(Beginning of Reading text)

Drinan v Dawson
[2014] QCATA 168
•7 July 2014
| CITATION: | Drinan v Dawson [2014] QCATA 168 |
| PARTIES: | Helen Margaret Drinan (Applicant/Appellant) |
| v | |
| Jenette Mary McGregor Dawson (Respondent) |
| APPLICATION NUMBER: | APL465 -13 |
| MATTER TYPE: | Appeals |
| HEARING DATE: | On the papers |
| HEARD AT: | Brisbane |
| DECISION OF: | Justice Thomas, President |
| DELIVERED ON: | 7 July 2014 |
| DELIVERED AT: | Brisbane |
| ORDERS MADE: | 1. The application to be represented is refused. 2. The application for leave to appeal is refused. |
| CATCHWORDS: | APPEAL – LEAVE TO APPEAL – MINOR CIVIL DISPUTE – where applicant sought order in tribunal to demolish fence – where Magistrate found fence not a dividing fence – whether tribunal has jurisdiction – whether grounds for leave to appeal Neighbourhood Dispute Resolution Act (Dividing Fences and Trees) Act 2011 (Qld), s 11(1), s 12(1)-(2), s 13(1)(a)(i), s 38, s 39, s 94 Chambers v Jobling (1986) 7 NSWLR 1, cited |
APPEARANCES and REPRESENTATION (if any):
This matter was heard and determined on the papers pursuant to s 32 of the Queensland Civil and Administrative Tribunal Act 2009 (Qld) (QCAT Act).
REASONS FOR DECISION
Ms Drinan and Ms Dawson are neighbours. Ms Dawson built a fence that obstructs causal surveillance of Ms Drinan’s home and obstructs the view from her fourth bedroom. Ms Drinan wanted the tribunal to order the removal of the fence. A Magistrate, sitting as a member of the tribunal dismissed Ms Drinan’s claim.

(End of Reading text)
(Beginning of Dataset records)

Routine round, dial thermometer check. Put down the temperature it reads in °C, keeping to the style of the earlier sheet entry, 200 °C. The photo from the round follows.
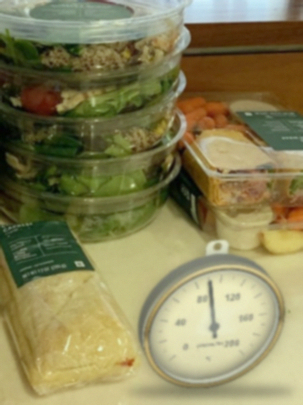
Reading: 90 °C
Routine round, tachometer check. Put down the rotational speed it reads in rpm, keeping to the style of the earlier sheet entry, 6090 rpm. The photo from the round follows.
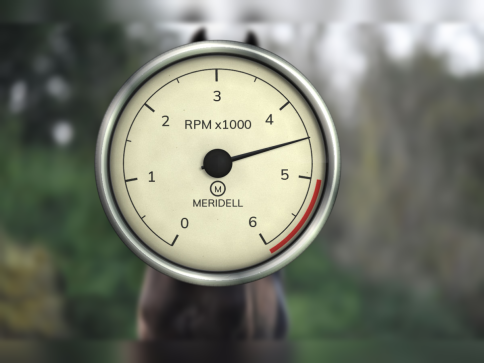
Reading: 4500 rpm
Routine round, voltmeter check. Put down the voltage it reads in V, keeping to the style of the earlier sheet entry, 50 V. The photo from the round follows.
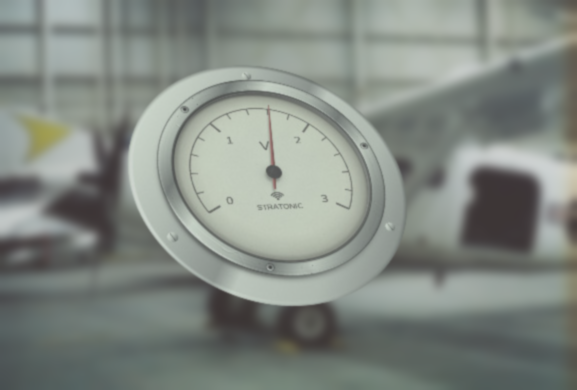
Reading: 1.6 V
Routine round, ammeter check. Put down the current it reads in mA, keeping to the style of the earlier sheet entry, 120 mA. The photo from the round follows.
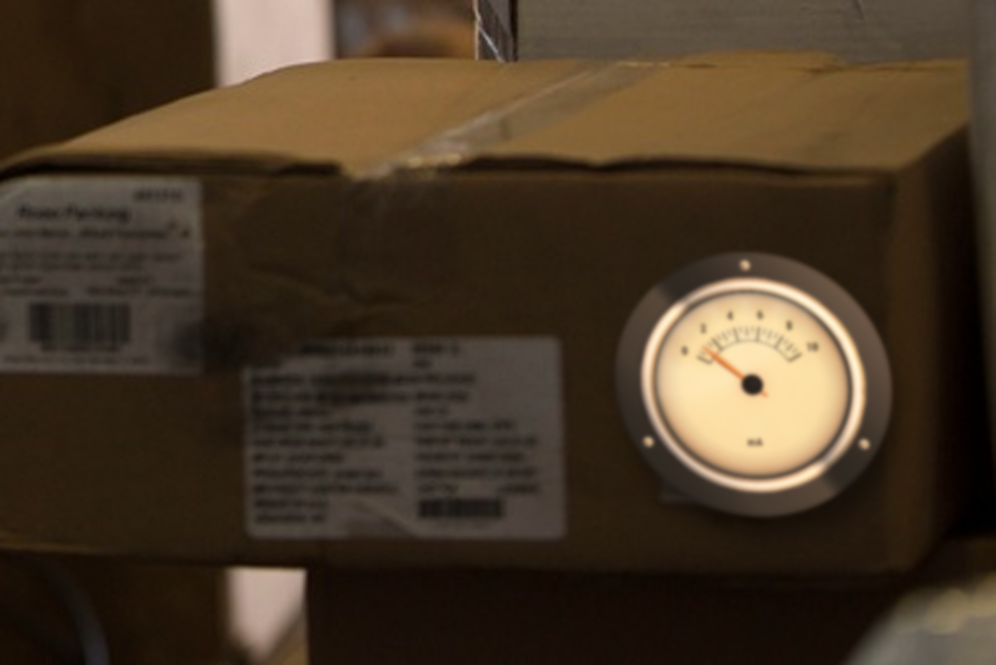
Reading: 1 mA
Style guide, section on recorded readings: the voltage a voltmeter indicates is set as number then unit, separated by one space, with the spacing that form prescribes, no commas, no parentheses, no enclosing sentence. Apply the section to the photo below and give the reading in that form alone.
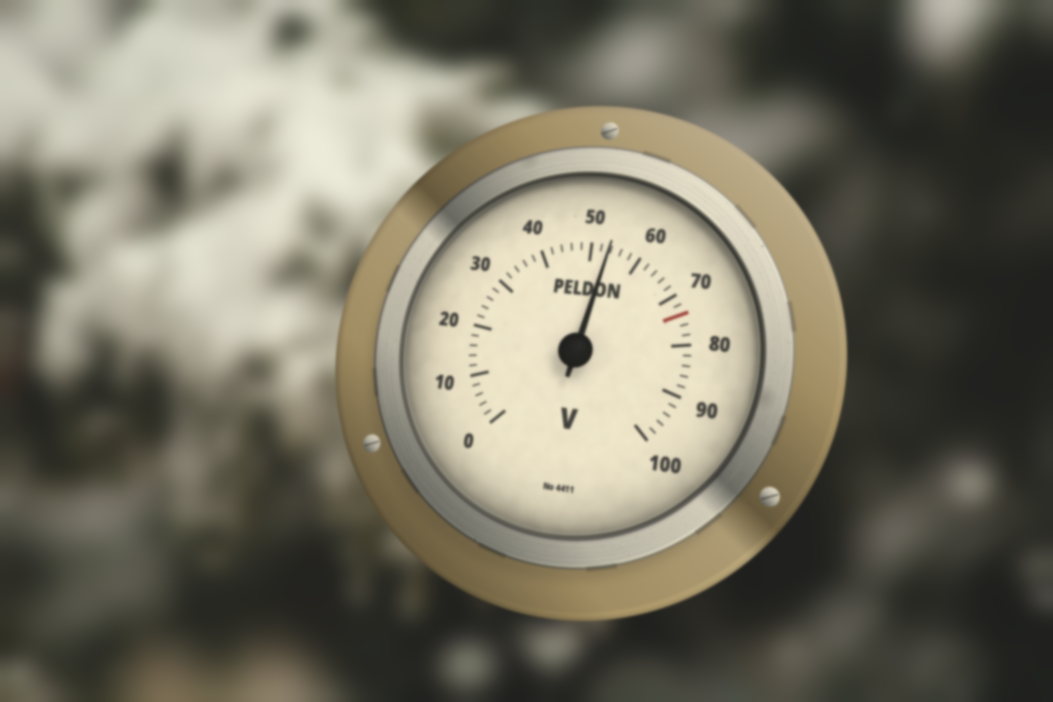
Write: 54 V
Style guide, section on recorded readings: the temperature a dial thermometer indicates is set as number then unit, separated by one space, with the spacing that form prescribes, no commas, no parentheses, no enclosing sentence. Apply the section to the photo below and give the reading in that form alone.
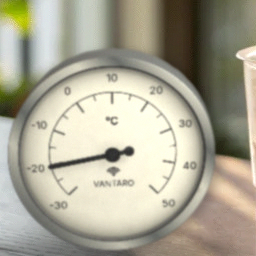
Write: -20 °C
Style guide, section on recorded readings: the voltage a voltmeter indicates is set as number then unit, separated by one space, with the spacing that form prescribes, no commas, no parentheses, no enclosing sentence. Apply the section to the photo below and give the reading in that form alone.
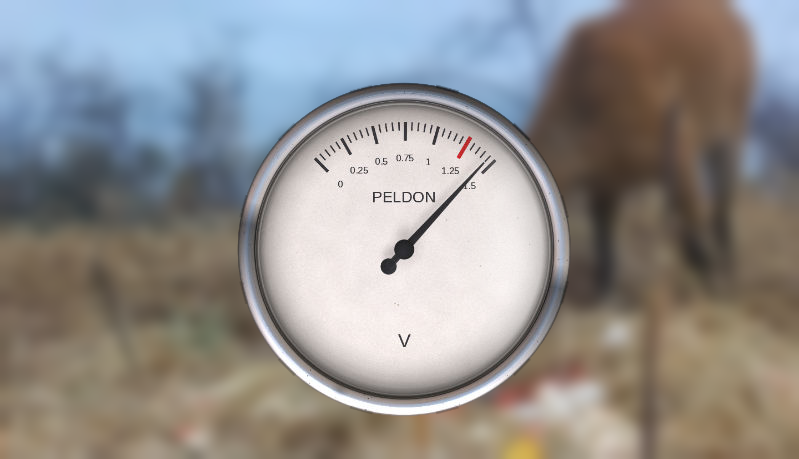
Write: 1.45 V
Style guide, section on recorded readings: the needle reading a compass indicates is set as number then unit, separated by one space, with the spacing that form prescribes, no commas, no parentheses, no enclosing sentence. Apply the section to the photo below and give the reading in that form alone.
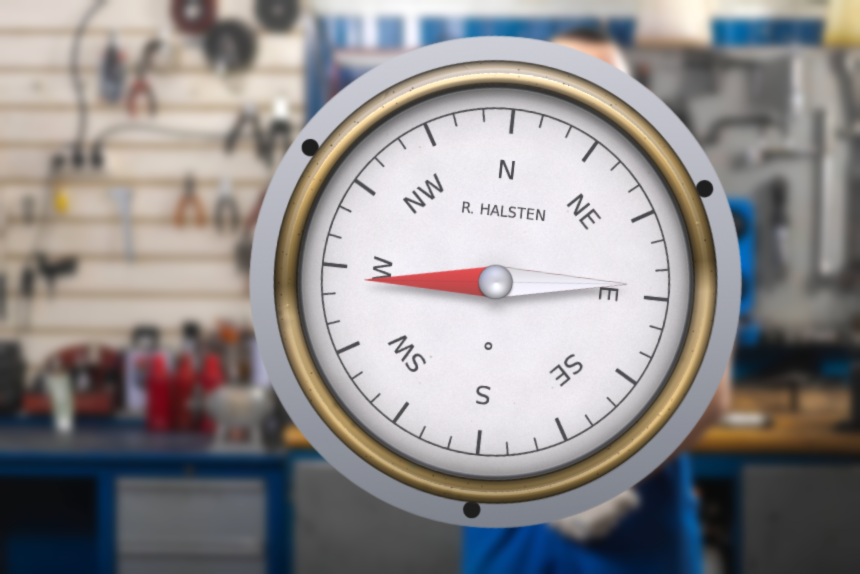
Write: 265 °
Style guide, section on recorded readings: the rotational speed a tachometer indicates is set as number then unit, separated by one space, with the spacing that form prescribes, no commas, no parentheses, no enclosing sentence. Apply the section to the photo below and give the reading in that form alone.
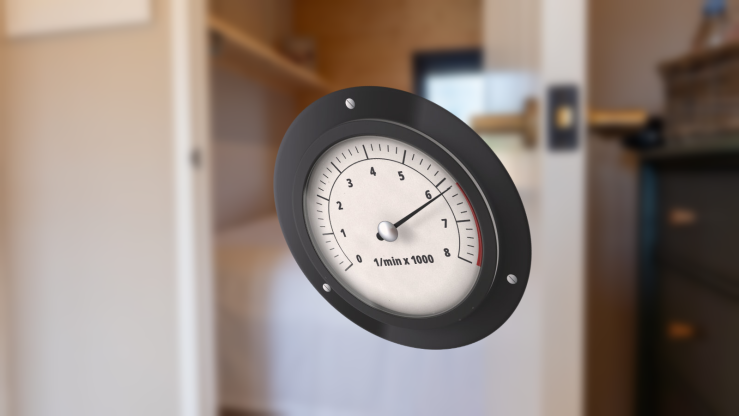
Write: 6200 rpm
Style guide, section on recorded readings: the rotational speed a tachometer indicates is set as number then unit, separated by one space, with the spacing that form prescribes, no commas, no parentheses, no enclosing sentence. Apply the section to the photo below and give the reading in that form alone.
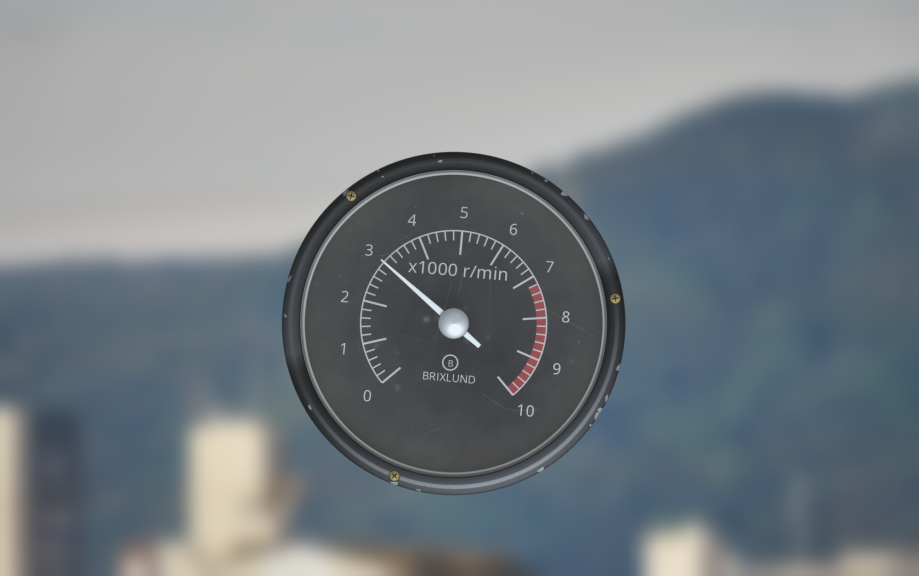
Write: 3000 rpm
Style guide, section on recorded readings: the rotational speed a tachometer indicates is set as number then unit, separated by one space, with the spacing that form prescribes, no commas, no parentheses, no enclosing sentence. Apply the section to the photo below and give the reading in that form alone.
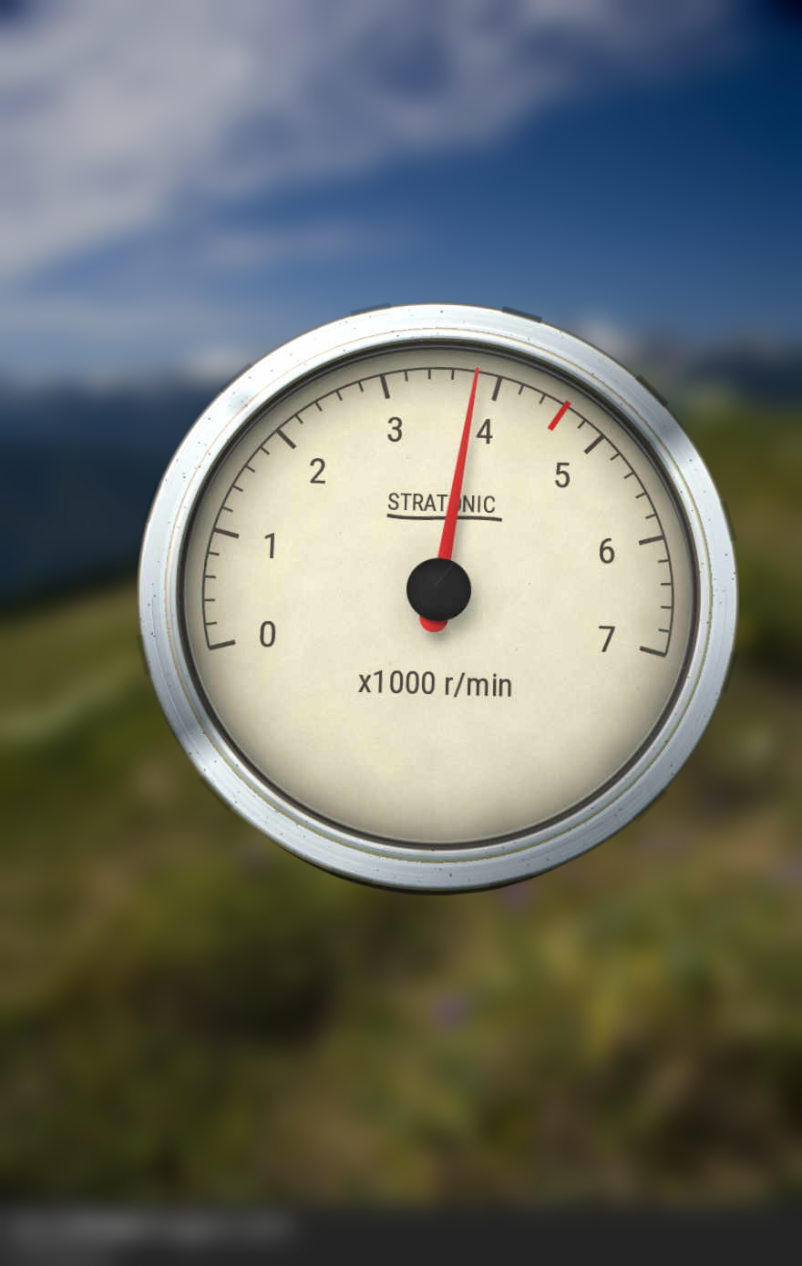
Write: 3800 rpm
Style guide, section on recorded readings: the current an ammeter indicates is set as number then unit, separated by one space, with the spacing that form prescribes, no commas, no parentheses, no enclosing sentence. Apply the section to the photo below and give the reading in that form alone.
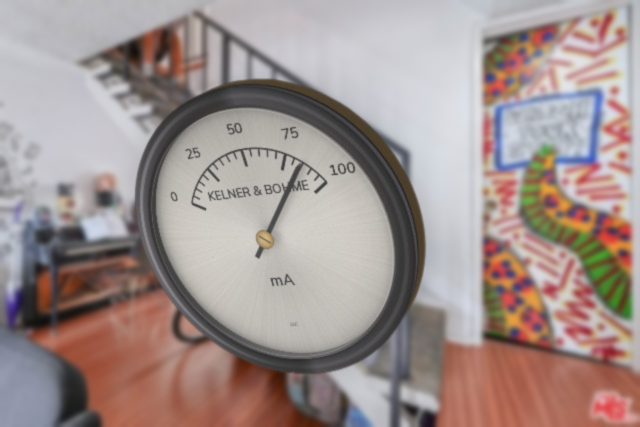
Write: 85 mA
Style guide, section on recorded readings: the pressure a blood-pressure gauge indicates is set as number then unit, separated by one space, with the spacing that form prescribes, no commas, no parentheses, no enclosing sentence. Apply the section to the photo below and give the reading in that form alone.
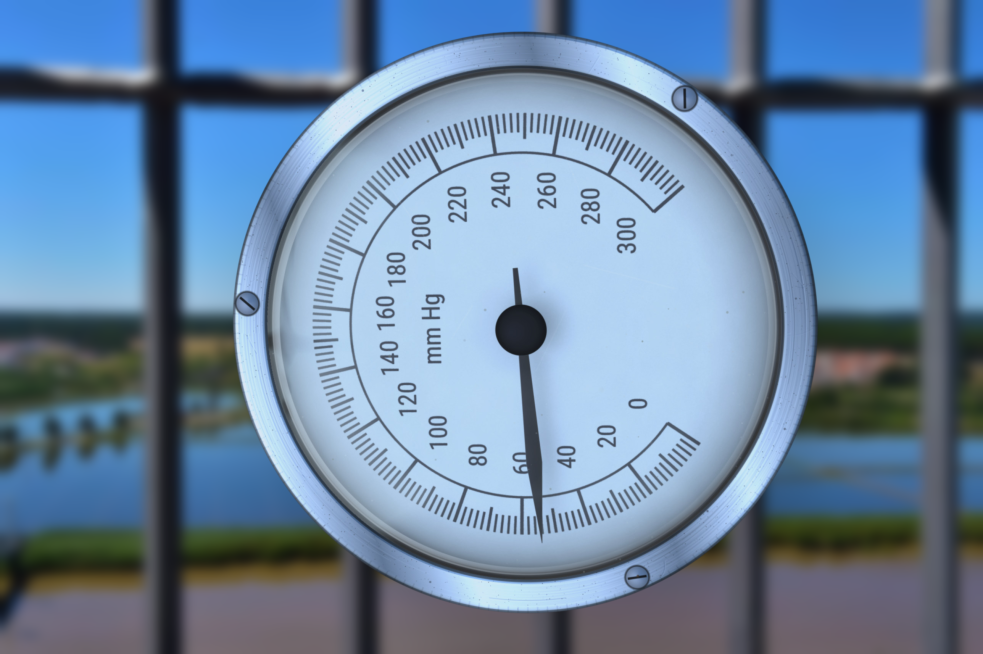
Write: 54 mmHg
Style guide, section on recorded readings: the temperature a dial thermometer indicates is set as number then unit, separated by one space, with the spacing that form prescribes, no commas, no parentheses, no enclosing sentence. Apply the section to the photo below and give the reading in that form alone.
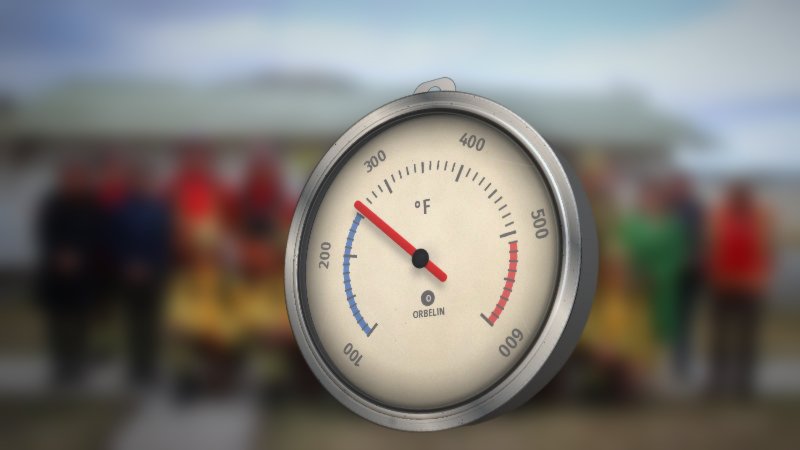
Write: 260 °F
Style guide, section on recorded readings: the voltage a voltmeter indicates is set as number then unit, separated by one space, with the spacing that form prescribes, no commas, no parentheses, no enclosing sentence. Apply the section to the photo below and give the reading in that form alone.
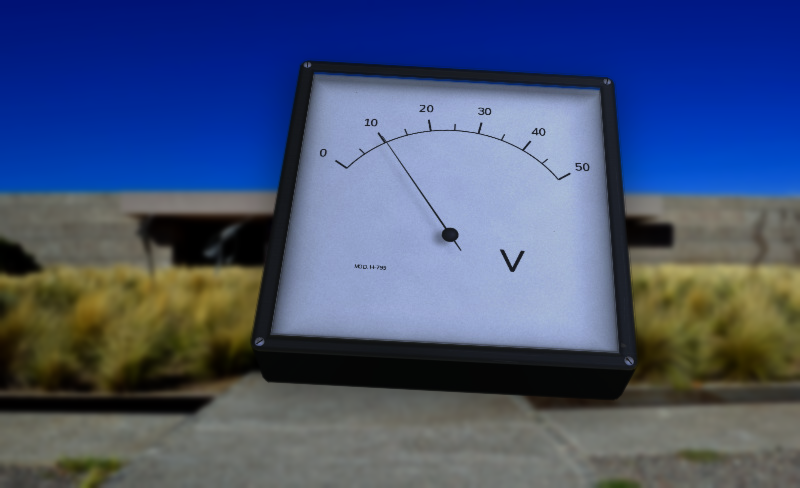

(End of Dataset records)

→ Tasks
#1 Reproduce the Drinan v Dawson decision starting at the words "REASONS FOR DECISION" and ending after "Ms Drinan’s claim.".
#2 List every section of the Neighbourhood Dispute Resolution Act cited in the catchwords of the Drinan v Dawson decision.
The records have no connection to the Drinan v Dawson decision.

→ Results in order
#1
REASONS FOR DECISION
Ms Drinan and Ms Dawson are neighbours. Ms Dawson built a fence that obstructs causal surveillance of Ms Drinan’s home and obstructs the view from her fourth bedroom. Ms Drinan wanted the tribunal to order the removal of the fence. A Magistrate, sitting as a member of the tribunal dismissed Ms Drinan’s claim.

#2 s 11(1), s 12(1)-(2), s 13(1)(a)(i), s 38, s 39, s 94